Picchi offers three endings to her story. In that spirit I offer two alternate trains of thought.

The portal in MY refrigerator is not functioning as expected. When I open the freezer door and reach into the ice bin, it has apparently connected to a tropical island rather than the arctic facility it has reliably opened to in the past. No ice appears no matter how I wave my hands. Penny, can you help? 

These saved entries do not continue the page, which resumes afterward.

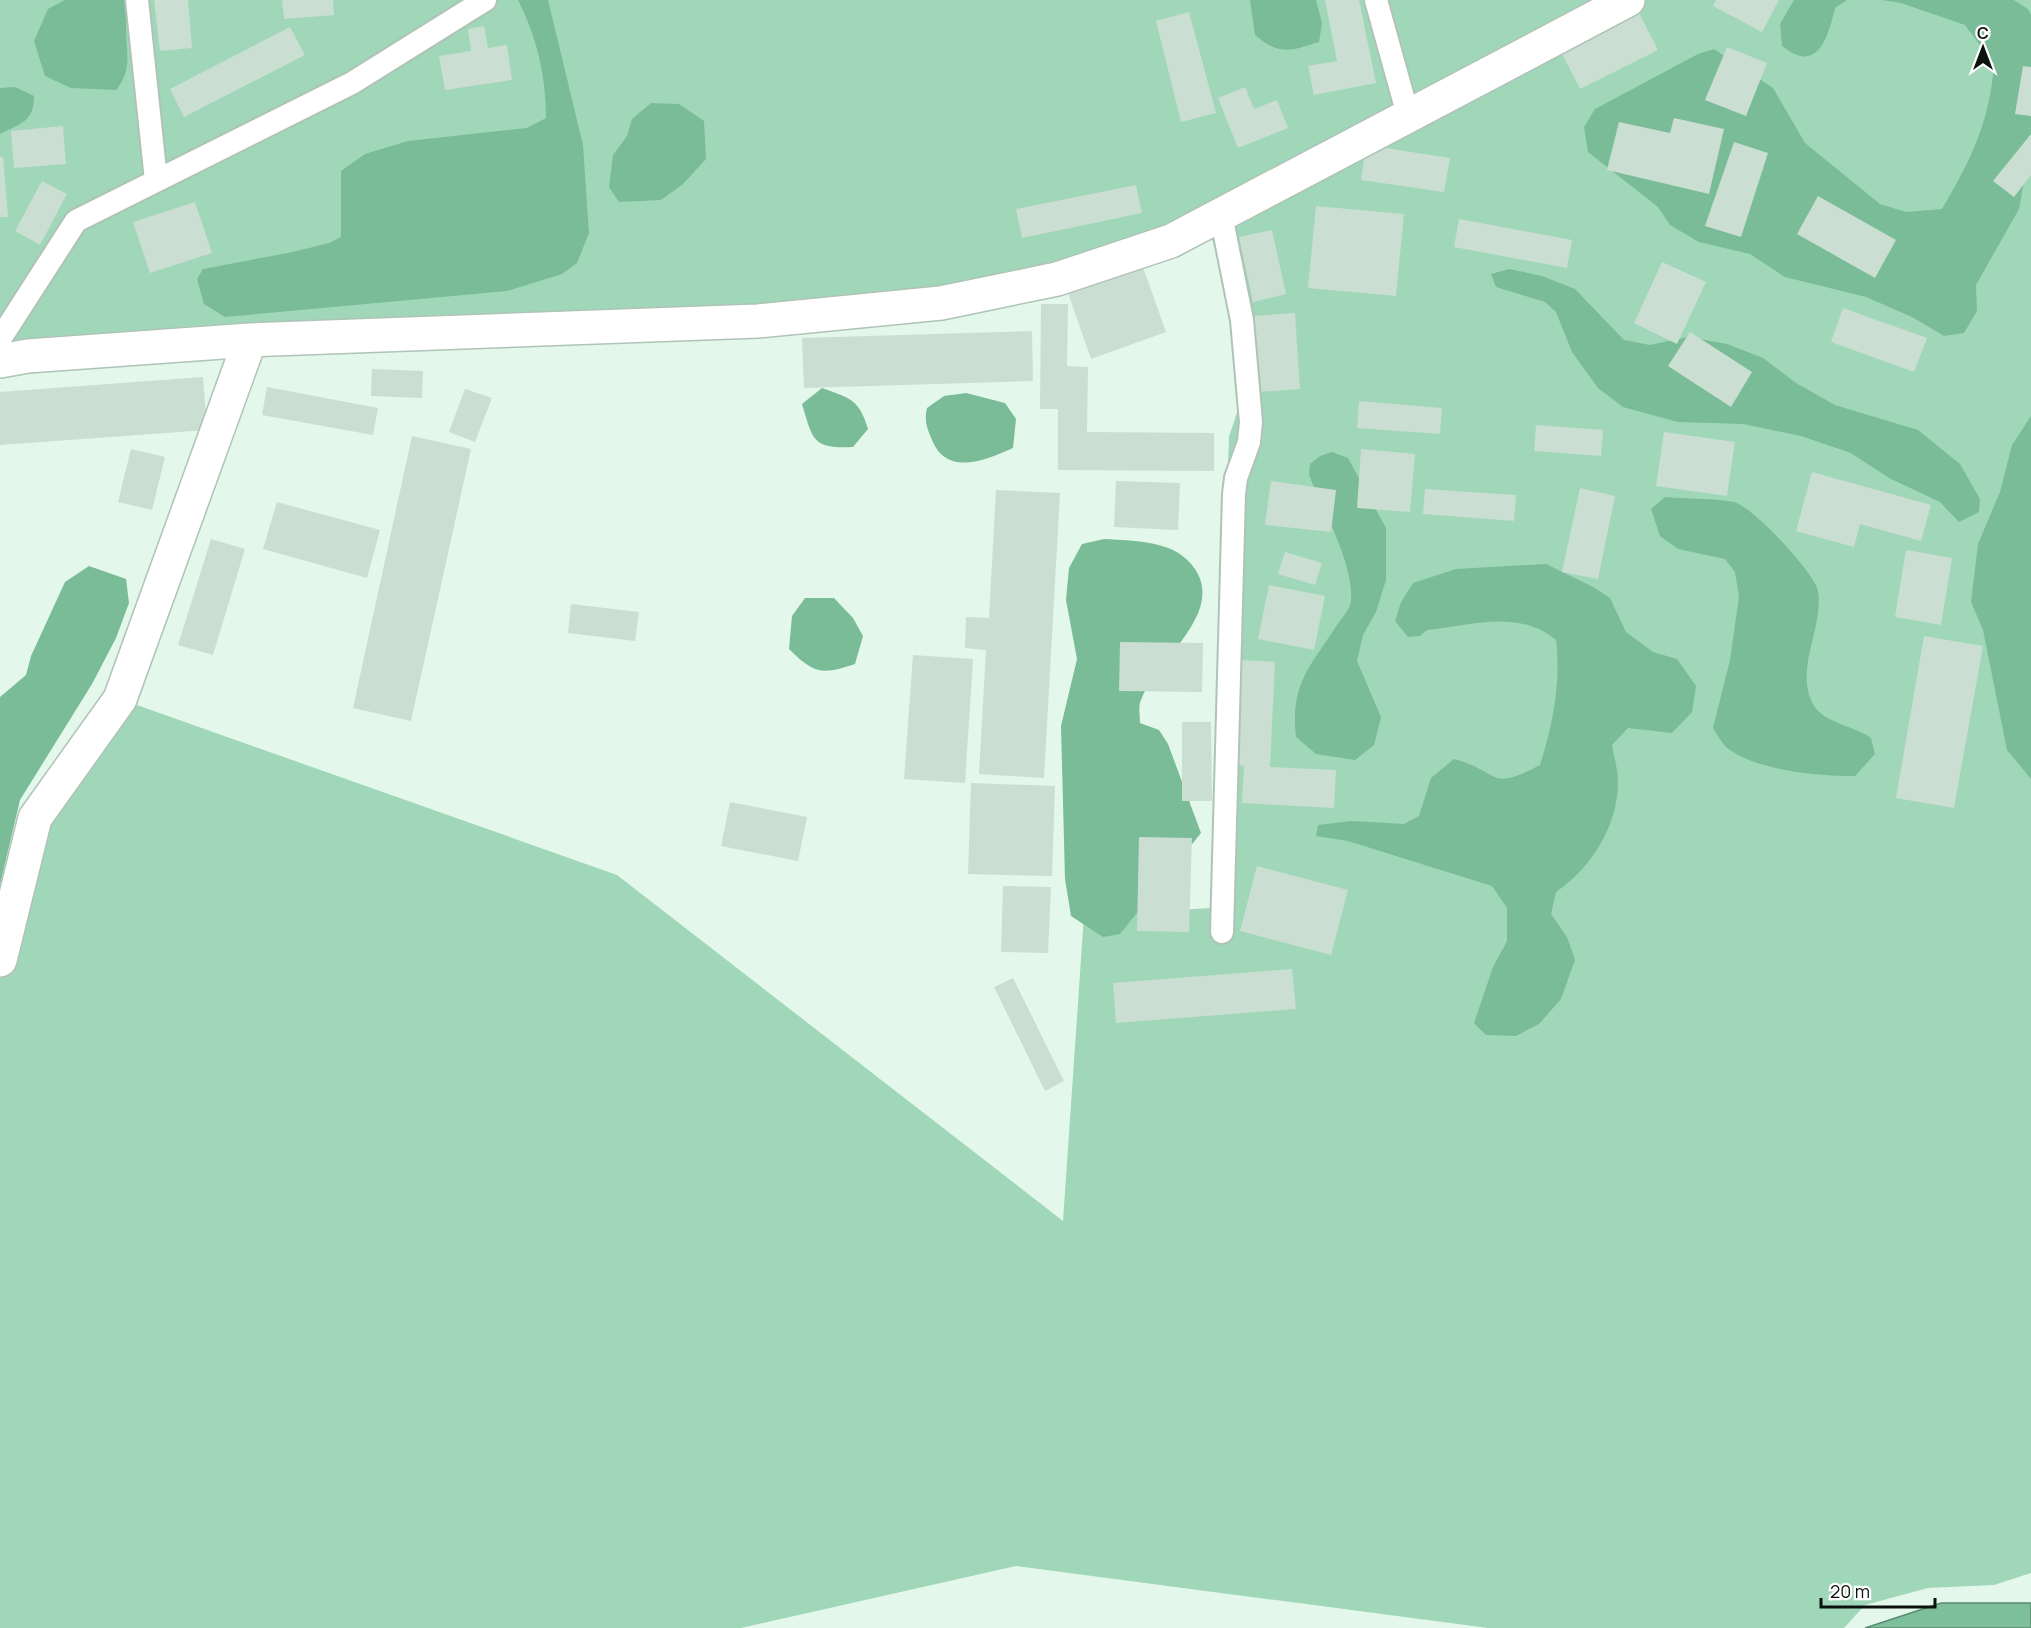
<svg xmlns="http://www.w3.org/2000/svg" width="2031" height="1628" font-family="Manrope,sans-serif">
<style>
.green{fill:#a0d7b8}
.forest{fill:#79bc97}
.water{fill:#7cbf9a;stroke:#5a8b70;stroke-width:1.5}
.building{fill:#caded2}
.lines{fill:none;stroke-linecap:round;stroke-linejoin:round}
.service-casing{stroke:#afc3b7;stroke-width:26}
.tertiary-casing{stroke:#afc3b7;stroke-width:36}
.service{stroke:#fff;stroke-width:22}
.tertiary{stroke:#fff;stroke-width:33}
</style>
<rect width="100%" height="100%" fill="#e3f8eb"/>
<path class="green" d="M0,0H2031V1573L1994,1585L1928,1588L1865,1605L1844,1628H1488L1016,1566L741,1628H0V960L35,818L120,699L617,875L1063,1221L1084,915L1213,908L1229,437L1240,403L1233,296L1200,207C1120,251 1030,273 942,297L0,361Z"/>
<path class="forest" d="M65,0H128C127,9 126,19 126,28C126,52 133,70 116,90L71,88L45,76L34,41L48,9Z
M518,0H548L583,145L589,233L577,263L562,274L507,291L225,317L204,304L197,279L203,269L293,252L329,243L341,237V171L365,154L408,141L527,128L546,118C546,76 537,37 518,0Z
M1250,0H1316L1322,23L1319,42C1290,51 1280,56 1255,35Z
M1794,0H1847L1835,8C1828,37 1818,75 1782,46L1780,24Z
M1882,0H2014L2028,9L2031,15V141L2019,209L1976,285L1977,311L1964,333L1944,336L1912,317L1866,297L1785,277L1750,254L1699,242L1670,225L1658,207L1588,152L1584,127L1595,109L1698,54L1714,49L1773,88L1805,143L1880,204L1906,212L1942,209C1971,160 1990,121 1994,64L1965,25L1901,3Z
M15,87L34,96C34,122 21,123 0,134V88Z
M651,103L679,104L704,121L706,159L683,184L661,200L619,202L609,187L613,155L627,136L632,119Z
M1509,269L1542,276L1575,289L1624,340L1650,345L1688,337L1727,344L1763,358L1796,383L1835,405L1918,430L1960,464L1980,499L1979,512L1959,522L1940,502L1889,478L1851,453L1801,436L1743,424L1678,422L1623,407L1598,388L1572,352L1556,312L1545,302L1496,287L1491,274Z
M822,388C850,398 859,399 868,429L853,447C812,449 813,440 802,404Z
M966,393L1005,403L1016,419L1013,448C986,460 947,477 932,440C927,428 924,421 927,408L944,396Z
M2031,416V779L2007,750L1983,630L1971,602L1978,544L2000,492L2012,445Z
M1332,452L1348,458L1386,528V580L1376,612L1363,635L1357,661L1381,717L1374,745L1355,760L1316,754L1296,737C1290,684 1310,667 1337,625C1342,618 1350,609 1351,601C1354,564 1323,510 1309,475L1310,464L1320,456Z
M1665,497C1687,499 1712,498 1734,502C1752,506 1815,573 1818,591C1824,628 1794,668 1813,704C1823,723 1855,726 1871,738L1875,754L1855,776C1818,776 1758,771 1727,748C1722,743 1717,734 1713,728L1730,660L1739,597L1735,572L1725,559L1678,549L1660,536L1651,509Z
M1104,539C1136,541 1176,540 1195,569C1225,614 1156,660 1141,700C1138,706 1140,716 1140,723L1159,730L1168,744L1201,833L1120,934L1103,937L1071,916L1065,879L1061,726L1077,659L1066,600L1069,568L1082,544Z
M1546,564L1593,587L1610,598L1626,632L1653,652L1677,659L1696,686L1692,712L1672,733L1628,728L1612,745C1614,757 1618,770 1618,782C1618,826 1591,868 1556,892L1551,914L1567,937L1575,960L1561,999L1539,1024L1516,1036L1486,1035L1474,1023L1493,967L1507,941V908L1492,886L1348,841L1316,836L1318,825L1351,821L1404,824L1419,816L1431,778L1454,759C1501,771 1487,793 1540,765C1553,724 1561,683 1556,640C1518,609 1473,625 1427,630L1420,636L1408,637L1395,621L1401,602L1413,583L1456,569Z
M89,566L126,579L129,603L116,638L92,684L20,800L0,885V697L26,675L31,656L65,582Z
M805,598H834L853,618L863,636L855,664C822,675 814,674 789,649L792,616Z"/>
<path class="water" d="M1941,1603H2031V1628H1865Z"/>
<path class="building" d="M154,0H188L192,48L160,51Z
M282,0H333L334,15L284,19Z
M1325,0H1359L1376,83L1314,95L1308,66L1337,61Z
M1716,0H1779L1762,32L1713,6Z
M1635,5L1658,50L1580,89L1557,44Z
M1189,12L1216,113L1181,122L1156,21Z
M484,26L488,48L507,45L512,80L445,90L439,56L471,51L468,29Z
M290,27L305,55L184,117L170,89Z
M1727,47L1767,63L1746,116L1705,100Z
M2023,66L2031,67V116L2015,114Z
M1245,87L1254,109L1277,100L1288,128L1238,148L1218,98Z
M1674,118L1724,129L1709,194L1607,170L1619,122L1670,133Z
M63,126L66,164L14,168L11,131Z
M2031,134V175L2014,197L1993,181Z
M1734,142L1768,153L1741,237L1705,226Z
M1366,145L1450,158L1444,192L1361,180Z
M0,157H3L8,217H0Z
M42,181L67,194L40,245L15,231Z
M1136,185L1142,213L1022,238L1016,209Z
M1818,196L1896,240L1875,278L1797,234Z
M195,202L212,253L150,273L133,222Z
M1316,206L1404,214L1396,296L1308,288Z
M1459,219L1572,240L1567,268L1454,247Z
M1272,230L1286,294L1253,302L1239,237Z
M1662,262L1706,282L1677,344L1634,323Z
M1143,267L1166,332L1091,359L1068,293Z
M1041,304H1068L1067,366L1088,367L1087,432L1214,433V471L1058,470V409H1040Z
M1843,308L1927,338L1914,372L1831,342Z
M1295,313L1300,389L1258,392L1254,316Z
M1032,331L1033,381L804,388L802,338Z
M1690,332L1752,372L1731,407L1668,366Z
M372,369L423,371L422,398L371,396Z
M203,377L207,430L0,445V392Z
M267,387L378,408L373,435L262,415Z
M465,389L492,398L475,442L449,432Z
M1359,401L1442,408L1440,434L1357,428Z
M1536,425L1603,430L1601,456L1534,451Z
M1664,432L1735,442L1727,496L1656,486Z
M412,436L471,449L411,721L353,708Z
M131,449L165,457L152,510L118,502Z
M1361,449L1415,454L1410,512L1357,508Z
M1812,472L1931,505L1921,541L1860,524L1854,547L1796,531Z
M1116,481L1180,483L1178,530L1114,527Z
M1271,481L1336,490L1331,532L1265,525Z
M1580,488L1615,496L1598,579L1562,572Z
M1425,489L1516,495L1514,521L1423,514Z
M996,490L1060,493L1044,778L979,774L986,650L965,648L966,617L989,618Z
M277,502L380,530L367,578L263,549Z
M211,539L245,549L213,655L178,645Z
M1906,550L1952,558L1941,625L1895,617Z
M1285,552L1322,563L1315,585L1278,574Z
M1269,585L1325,596L1314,650L1258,639Z
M571,604L639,612L635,641L568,633Z
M1924,636L1983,646L1954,808L1896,798Z
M1120,642L1203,643L1202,692L1119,691Z
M913,655L973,659L965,783L904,779Z
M1240,660L1275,662L1270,767L1336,770L1334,808L1242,803L1244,766L1235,765Z
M1182,722H1211L1212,801H1182Z
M971,783L1055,786L1052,876L968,874Z
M730,802L807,817L798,861L721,846Z
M1139,837L1192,838L1189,932L1137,931Z
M1257,866L1348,890L1331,955L1240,931Z
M1003,886L1051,887L1048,953L1001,952Z
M1292,969L1296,1009L1116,1023L1113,983Z
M1013,978L1064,1081L1045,1091L994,987Z"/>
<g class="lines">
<defs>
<path id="service" d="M137,0L156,180
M1376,0L1408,115
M1221,215L1242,320L1251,422L1249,442L1236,478L1234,494L1222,932
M0,339L76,221L352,83L485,0"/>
<path id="tertiary" d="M0,361L28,356L250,340L758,321L941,303L1057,279L1171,241L1628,0
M0,960L35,818L120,699L250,340"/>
</defs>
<use href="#service" class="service-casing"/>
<use href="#tertiary" class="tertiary-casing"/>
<use href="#service" class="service"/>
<use href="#tertiary" class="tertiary"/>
</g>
<g transform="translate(1983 48)" stroke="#ffffff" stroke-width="4.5" paint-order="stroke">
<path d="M0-4.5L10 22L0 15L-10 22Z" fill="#0b120e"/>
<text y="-9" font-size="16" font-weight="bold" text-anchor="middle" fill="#0b120e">С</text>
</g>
<path d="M1821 1598v9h114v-9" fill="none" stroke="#0b120e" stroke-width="3"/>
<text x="1830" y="1598" font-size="18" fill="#0b120e" stroke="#ffffff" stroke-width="4.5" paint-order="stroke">20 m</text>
</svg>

I also read a thread on Twitter by a #tradwife. TA;DR (too awful, don’t read — advice I should have heeded): women aren’t really meant to do math or science. I’m still trying to wrap my head around a theology that holds that God created women capable of doing, say, quantum physics (to pick a random example), but they shouldn’t actually do it, and if they do, they certainly won’t be happy. They would be 100% happier cleaning house and forgetting all that nonsense. Seriously. Quantum mechanics is apparently objectively evil when done by women. Or is it original sin? A temptation to be resisted by women. I just can’t find a coherent theology here.

Friday, July 02, 2021


I keep getting these emails asking me if I want sign up for training about pivot tables in Excel. No need, thank you (not in the least because I don't use Excel unless forced to it). Why is no one offering me training on how to pivot to summer, or how to pivot to a post-pandemic semester, or from long writing projects (a book) to short pieces (500 words!) and back again? While they are at it, the parish is pivoting from one pastor to another, and I would take some advice there, too. Pivoting is pretty pivotal, professional and personally.

The Rockettes have advice on the pirouette, if not the pivot.